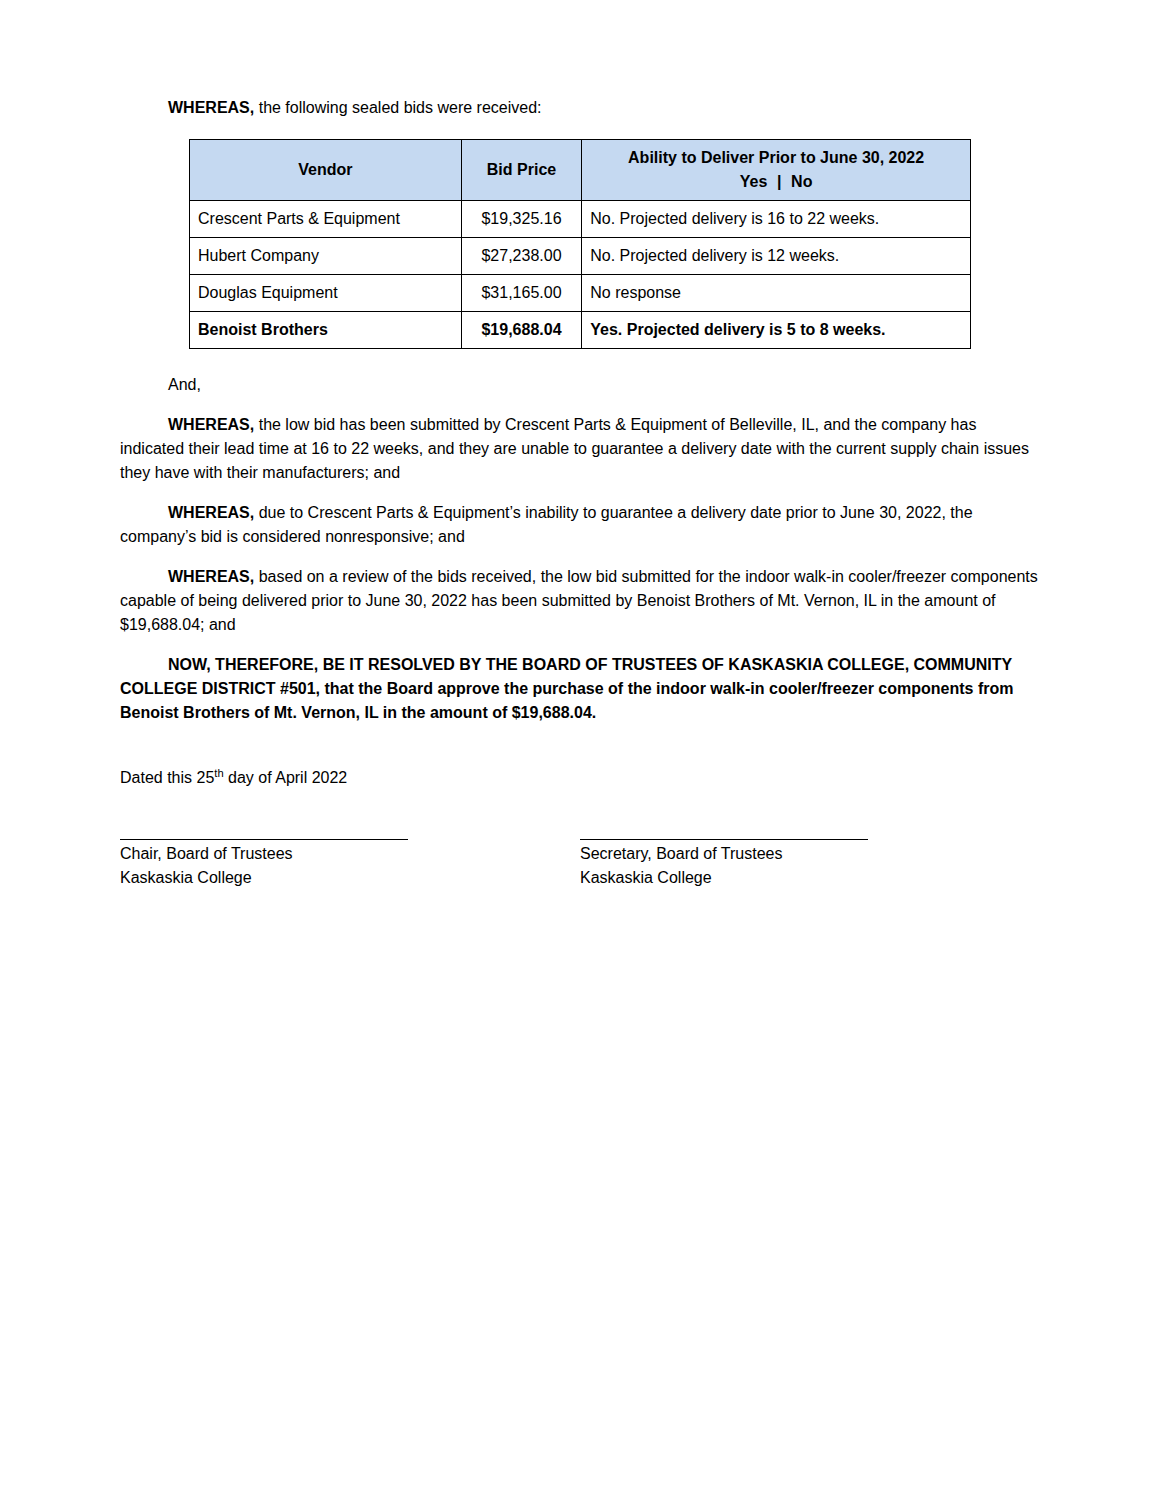WHEREAS, the following sealed bids were received:
| Vendor | Bid Price | Ability to Deliver Prior to June 30, 2022 Yes / No |
| --- | --- | --- |
| Crescent Parts & Equipment | $19,325.16 | No. Projected delivery is 16 to 22 weeks. |
| Hubert Company | $27,238.00 | No. Projected delivery is 12 weeks. |
| Douglas Equipment | $31,165.00 | No response |
| Benoist Brothers | $19,688.04 | Yes. Projected delivery is 5 to 8 weeks. |
And,
WHEREAS, the low bid has been submitted by Crescent Parts & Equipment of Belleville, IL, and the company has indicated their lead time at 16 to 22 weeks, and they are unable to guarantee a delivery date with the current supply chain issues they have with their manufacturers; and
WHEREAS, due to Crescent Parts & Equipment’s inability to guarantee a delivery date prior to June 30, 2022, the company’s bid is considered nonresponsive; and
WHEREAS, based on a review of the bids received, the low bid submitted for the indoor walk-in cooler/freezer components capable of being delivered prior to June 30, 2022 has been submitted by Benoist Brothers of Mt. Vernon, IL in the amount of $19,688.04; and
NOW, THEREFORE, BE IT RESOLVED BY THE BOARD OF TRUSTEES OF KASKASKIA COLLEGE, COMMUNITY COLLEGE DISTRICT #501, that the Board approve the purchase of the indoor walk-in cooler/freezer components from Benoist Brothers of Mt. Vernon, IL in the amount of $19,688.04.
Dated this 25th day of April 2022
| Chair, Board of Trustees Kaskaskia College | Secretary, Board of Trustees Kaskaskia College |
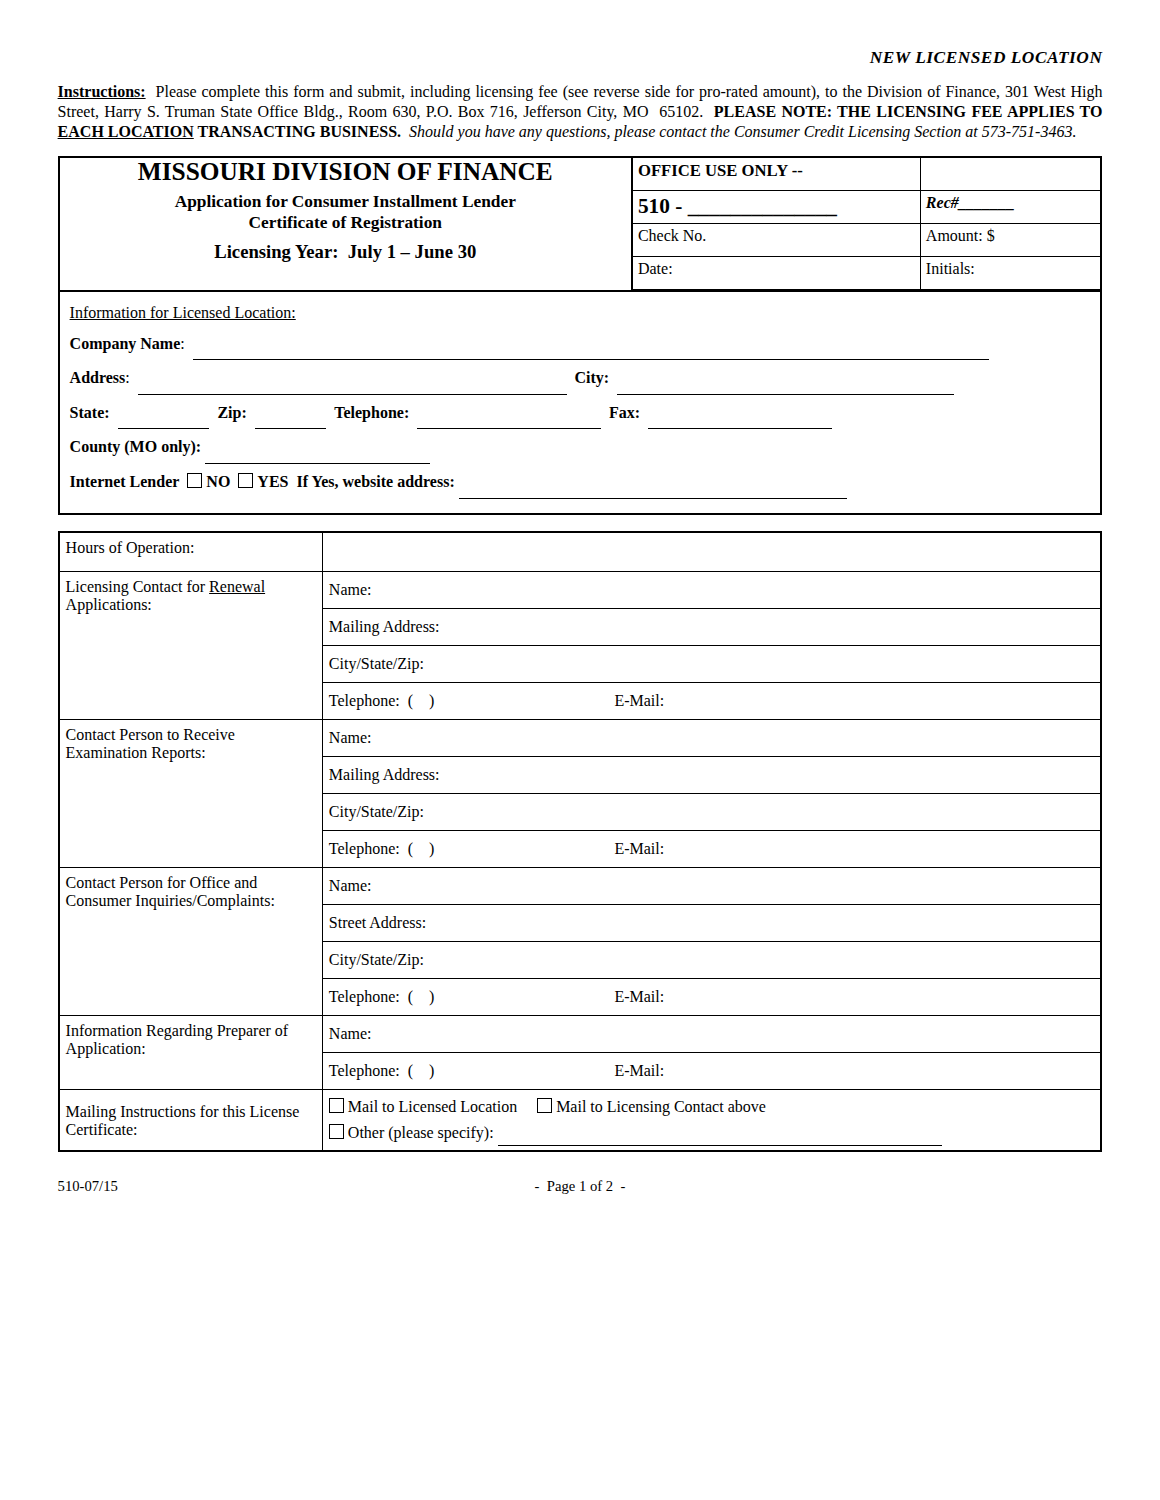NEW LICENSED LOCATION
Instructions: Please complete this form and submit, including licensing fee (see reverse side for pro-rated amount), to the Division of Finance, 301 West High Street, Harry S. Truman State Office Bldg., Room 630, P.O. Box 716, Jefferson City, MO 65102. PLEASE NOTE: THE LICENSING FEE APPLIES TO EACH LOCATION TRANSACTING BUSINESS. Should you have any questions, please contact the Consumer Credit Licensing Section at 573-751-3463.
| MISSOURI DIVISION OF FINANCE Application for Consumer Installment Lender Certificate of Registration Licensing Year: July 1 – June 30 | / OFFICE USE ONLY -- / / / 510 - ______________ / Rec#_______ / / Check No. / Amount: $ / / Date: / Initials: / |
Information for Licensed Location:
Company Name:
Address: City:
State: Zip: Telephone: Fax:
County (MO only):
Internet Lender NO YES If Yes, website address:
| Hours of Operation: | |
| Licensing Contact for Renewal Applications: | Name: |
| Mailing Address: |
| City/State/Zip: |
| Telephone: ( ) E-Mail: |
| Contact Person to Receive Examination Reports: | Name: |
| Mailing Address: |
| City/State/Zip: |
| Telephone: ( ) E-Mail: |
| Contact Person for Office and Consumer Inquiries/Complaints: | Name: |
| Street Address: |
| City/State/Zip: |
| Telephone: ( ) E-Mail: |
| Information Regarding Preparer of Application: | Name: |
| Telephone: ( ) E-Mail: |
| Mailing Instructions for this License Certificate: | Mail to Licensed Location Mail to Licensing Contact above Other (please specify): |
510-07/15
- Page 1 of 2 -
# # # # # # #
Only lines holding the word "Information" belong in the answer; copy each one from the material.

Information for Licensed Location:
| Information Regarding Preparer of Application: | Name: |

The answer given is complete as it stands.